Re: Preventing Denial of Service Attack In IPC Serialization
On Jun 10, 4:15 am, jlind...@hotmail.com wrote:
Let us get specific. How would you define serialization code for a
String class?
As you wish. I have already shown you deserialization code for
std::vector. Here is totally analogous code for deserialization of
std::string .
std::string s;
packet >> count;
Buffer buffer(512);
while (s.length() < count)
{
packet >> buffer;
s += buffer.cpp_str();
}
If you think there is a DOS problem here, or with the deserialization
code of std::vector, you are welcome to point it out.
The sender needs only to keep sending until the receiver is
saturated.
But please note, as I have shown you above: the serialization code of
std::string is totally agnostic to either chunking protocols or
message size limits. Those are application specific issues.

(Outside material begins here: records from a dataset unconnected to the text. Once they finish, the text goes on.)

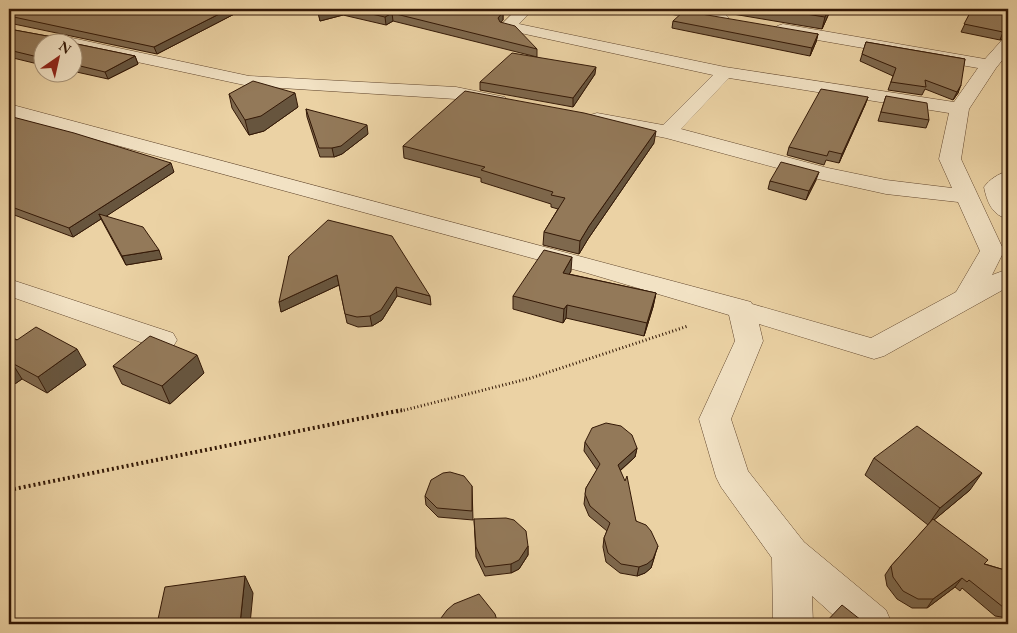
<svg xmlns="http://www.w3.org/2000/svg" width="1017" height="633" font-family="'EB Garamond',serif">
<style>
.lines{fill:none;stroke-linecap:round;stroke-linejoin:round}
.street-casing{stroke:#62472e;stroke-width:1}
.path-far1{stroke:#341907;stroke-width:3;stroke-dasharray:1 2.5;stroke-linecap:butt}
.path{stroke:#341907;stroke-width:4;stroke-dasharray:2 3;stroke-linecap:butt}
.street{fill:#f2e2c4;fill-rule:evenodd}
.wall{fill:#7e684d;stroke:#341907}
.shaded-wall{fill:#67553e;stroke:#341907}
.building{fill:#937959;stroke:#341907}
</style>
<rect width="100%" height="100%" fill="#ebd2a4"/>
<filter id="stains"><feTurbulence type="fractalNoise" baseFrequency=".004" numOctaves="4"/><feColorMatrix values="0 0 0 0 .2 0 0 0 0 .09 0 0 0 0 .02 0 0 0 .5 -.17"/></filter>
<radialGradient id="worn" r=".72"><stop offset=".6" stop-color="#630" stop-opacity="0"/><stop offset="1" stop-color="#630" stop-opacity=".3"/></radialGradient>
<g class="lines">
<defs>
<g id="street">
<path d="M 517,9 L 533,9 L 519,24 L 725,67 L 954,102 L 978,68 L 783,34 L 777,32 L 775,29 L 777,26 L 783,24 L 985,59 L 1002,40 L 1008,38 L 1008,53 L 996,68 L 969,109 L 961,159 L 1004,251 L 992,275 L 1008,269 L 1008,287 L 884,356 L 874,359 L 759,324 L 763,341 L 731,419 L 748,471 L 804,542 L 886,610 L 892,624 L 843,624 L 812,596 L 813,624 L 773,624 L 772,558 L 721,487 L 716,477 L 699,419 L 735,341 L 729,315 L 587,273 L 9,116 L 9,104 L 751,302 L 752,304 L 871,338 L 956,292 L 980,251 L 958,202 L 886,194 L 818,179 L 666,138 L 590,123 L 587,119 L 590,115 L 597,113 L 663,125 L 713,75 L 502,29 L 500,26 ZM 729,78 L 949,113 L 939,159 L 952,188 L 886,180 L 828,168 L 681,129 Z"/>
<polygon points="662,9 695,9 726,15 729,18 726,21 721,23 670,14 665,12"/>
<polygon points="72,38 249,76 456,87 505,97 507,101 505,105 498,107 456,99 249,86 72,48 72,42 64,42 66,40"/>
<path d="M 1008,171 L 1008,188 L 1007,189 L 1008,219 C 992,215 987,202 984,187 C 990,179 998,174 1008,171 Z"/>
<polygon points="9,279 173,333 177,340 173,347 163,350 9,296"/>
</g>
</defs>
<use href="#street" class="street-casing"/>
<polyline class="path-far1" points="397,412 531,378 688,326"/>
<polyline class="path" points="9,490 402,410"/>
<use href="#street" class="street"/>
</g>
<g class="wall">
<polygon points="9,9 244,9 157,54 9,23"/>
<polygon points="318,9 500,9 503,12 503,20 501,22 537,49 537,57 393,21 386,25 343,15 320,21"/>
<polygon points="703,9 831,9 822,29"/>
<polygon points="972,9 1008,37 1000,40 961,32"/>
<polygon points="673,21 818,34 816,42 810,56 672,28"/>
<polygon points="9,29 47,36 67,36 70,42 42,42 42,65 9,57"/>
<polygon points="866,42 965,59 958,93 953,100 925,89 922,95 888,90 893,76 860,61"/>
<polygon points="72,43 135,56 138,64 108,79 72,71"/>
<polygon points="595,74 573,107 480,90 480,82"/>
<polygon points="229,94 298,107 264,131 249,135 232,108"/>
<polygon points="886,96 929,120 926,128 878,121"/>
<polygon points="868,97 865,105 839,163 826,160 824,165 787,155 789,147"/>
<polygon points="306,109 368,134 342,154 334,157 320,157 307,117"/>
<polygon points="9,116 174,172 106,216 162,259 126,265 101,219 73,237 9,213"/>
<polygon points="654,143 588,239 579,254 543,245 544,232 558,209 551,207 551,204 481,182 481,178 404,158 403,146"/>
<polygon points="816,180 806,200 768,189 770,181"/>
<polygon points="289,256 430,296 431,305 397,296 382,320 372,326 358,327 347,323 339,285 281,312"/>
<polygon points="571,271 569,274 656,293 653,307 644,336 566,318 563,323 513,309 513,296"/>
<polygon points="9,336 17,340 86,365 47,393 22,379 9,388"/>
<polygon points="113,366 204,373 170,404 122,384"/>
<polygon points="585,442 637,448 635,457 620,471 636,521 655,555 651,568 645,573 637,576 620,573 606,562 603,547 604,538 607,531 589,516 584,504 586,488 597,470 584,451"/>
<polygon points="874,458 970,490 934,520 985,564 1008,571 1008,618 995,616 962,588 960,591 955,587 927,608 912,608 897,599 887,586 885,575 891,566 928,525 865,475"/>
<polygon points="472,486 473,520 438,517 426,505 425,496"/>
<polygon points="474,519 528,546 528,555 519,569 511,573 485,576 476,557"/>
</g>
<g class="shaded-wall">
<polygon points="229,9 244,9 157,54 154,47"/>
<polygon points="336,9 342,9 343,15 320,21 318,13"/>
<polygon points="829,9 831,9 822,29 825,17"/>
<polygon points="503,12 503,20 498,26 498,18"/>
<polygon points="392,13 393,21 386,25 385,17"/>
<polygon points="1008,31 1008,37 1000,40 1003,32"/>
<polygon points="818,34 816,42 810,56 812,48"/>
<polygon points="135,56 138,64 108,79 105,72"/>
<polygon points="596,67 595,74 573,107 573,98"/>
<polygon points="961,85 958,93 953,100 957,92"/>
<polygon points="295,93 298,107 264,131 249,135 245,120"/>
<polygon points="868,97 865,105 839,163 842,154"/>
<polygon points="367,125 368,134 342,154 334,157 332,148"/>
<polygon points="656,131 654,143 588,239 579,254 580,241 589,226"/>
<polygon points="171,163 174,172 102,219 99,214 101,219 73,237 69,228"/>
<polygon points="819,172 816,180 806,200 809,191"/>
<polygon points="159,250 162,259 126,265 122,256"/>
<polygon points="572,257 571,271 562,287 563,273"/>
<polygon points="337,275 339,285 281,312 279,302"/>
<polygon points="396,287 397,296 382,320 372,326 370,316"/>
<polygon points="656,293 653,307 644,336 647,323"/>
<polygon points="567,305 566,318 563,323 564,309"/>
<polygon points="77,349 86,365 47,393 38,377"/>
<polygon points="197,355 204,373 170,404 162,386"/>
<polygon points="12,363 22,379 9,388 9,365"/>
<polygon points="637,448 635,457 616,474 618,465"/>
<polygon points="982,473 970,490 928,525 940,508"/>
<polygon points="528,546 528,555 519,569 511,573 511,564"/>
<polygon points="658,546 655,555 651,568 645,573 637,576 639,567"/>
<polygon points="245,576 253,593 250,624 240,624"/>
<polygon points="962,578 955,587 927,608 933,599"/>
<polygon points="9,595 12,599 9,618"/>
</g>
<g class="building">
<polygon points="9,9 229,9 154,47 9,16"/>
<polygon points="318,9 336,9 318,13"/>
<polygon points="349,9 500,9 503,12 498,18 500,22 515,26 537,49 392,13 385,17"/>
<polygon points="774,9 829,9 825,17"/>
<polygon points="972,9 1008,9 1008,31 1003,32 964,24"/>
<polygon points="684,11 818,34 812,48 673,21"/>
<polygon points="9,29 47,36 67,36 69,42 42,42 42,58 9,50"/>
<polygon points="866,42 965,59 961,85 957,92 925,80 926,87 891,82 896,68 862,54"/>
<polygon points="72,43 135,56 105,72 72,64"/>
<polygon points="512,53 596,67 573,98 480,82"/>
<polygon points="253,81 295,93 261,116 245,120 229,94"/>
<polygon points="821,89 868,97 842,154 829,151 827,156 789,147"/>
<polygon points="465,91 584,113 656,131 589,226 580,241 544,232 565,198 551,195 553,192 481,170 485,167 403,146"/>
<polygon points="886,96 927,103 929,120 881,112"/>
<polygon points="306,109 367,125 341,146 332,148 319,148"/>
<polygon points="9,116 74,133 171,163 69,228 9,206"/>
<polygon points="781,162 819,172 809,191 770,181"/>
<polygon points="99,214 143,227 159,250 122,256"/>
<polygon points="328,220 392,236 430,296 396,287 381,310 370,316 357,317 345,314 337,275 279,302 289,256"/>
<polygon points="544,250 572,257 563,273 656,293 647,323 567,305 564,309 513,296"/>
<polygon points="36,327 77,349 38,377 12,363 9,365 9,336 17,340"/>
<polygon points="150,336 197,355 162,386 113,366"/>
<polygon points="606,423 621,426 632,435 637,448 618,465 625,481 627,476 636,521 646,525 651,531 658,546 653,559 647,564 639,567 621,564 608,553 604,538 610,523 590,506 585,494 586,488 600,464 585,442 592,428"/>
<polygon points="917,426 982,473 940,508 874,458"/>
<polygon points="450,472 464,476 472,486 472,511 437,508 425,496 431,480 443,473"/>
<polygon points="506,518 514,520 526,531 528,546 519,560 511,564 485,567 476,547 474,519"/>
<polygon points="933,519 988,560 984,564 1008,571 1008,608 1003,607 969,580 967,582 962,578 933,599 918,599 903,591 893,577 891,566"/>
<polygon points="245,576 240,624 157,624 165,587"/>
<polygon points="479,594 495,614 498,624 440,624 441,618 447,610 454,604"/>
<polygon points="842,605 866,624 824,624"/>
</g>
<rect width="1017" height="633" fill="none" stroke="#ebd2a4" stroke-width="30"/>
<rect x="10" y="10" width="997" height="613" fill="none" stroke="#341907" stroke-width="2.5"/>
<rect x="15" y="15" width="987" height="603" fill="none" stroke="#341907"/>
<g transform="translate(58 58) rotate(34)"><circle r="24" fill="#f2e2c4" stroke="#a69278"/>
<path d="M0-4L9 19L0 12L-9 19Z" fill="#8f2418"/>
<text y="-8" font-size="14" font-weight="bold" text-anchor="middle" fill="#341907">N</text>
</g>
<rect width="100%" height="100%" filter="url(#stains)"/>
<rect width="100%" height="100%" fill="url(#worn)"/>
</svg>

The agnostic nature is the problem.
The serialization code for std::string would be the same code used if
the string is embedded in another object. Since the code is agnostic,
and would be used as is, it would be very easy for the sender to DoS-
attack the receiver:
A Gb/s Ethernet link can do 128MB/s or more. If 1024-byte chunks are
used (since Ethernet carries maximum payload of 1500 bytes) count is
set to be equal to 128MB x 16, that would be enough to lock up
available virtual memory on many machines on the Internet. If the DoS
attack is coming from an injected virus, the receiver would
eventually choke if the code unmodified.
So the programmer, without security, has to make a choice:
1. Use serialization and hope no one knows.
2. Avoid serialization and revert to incremental parameter checking,
and mitigate the memory allocation problem at least.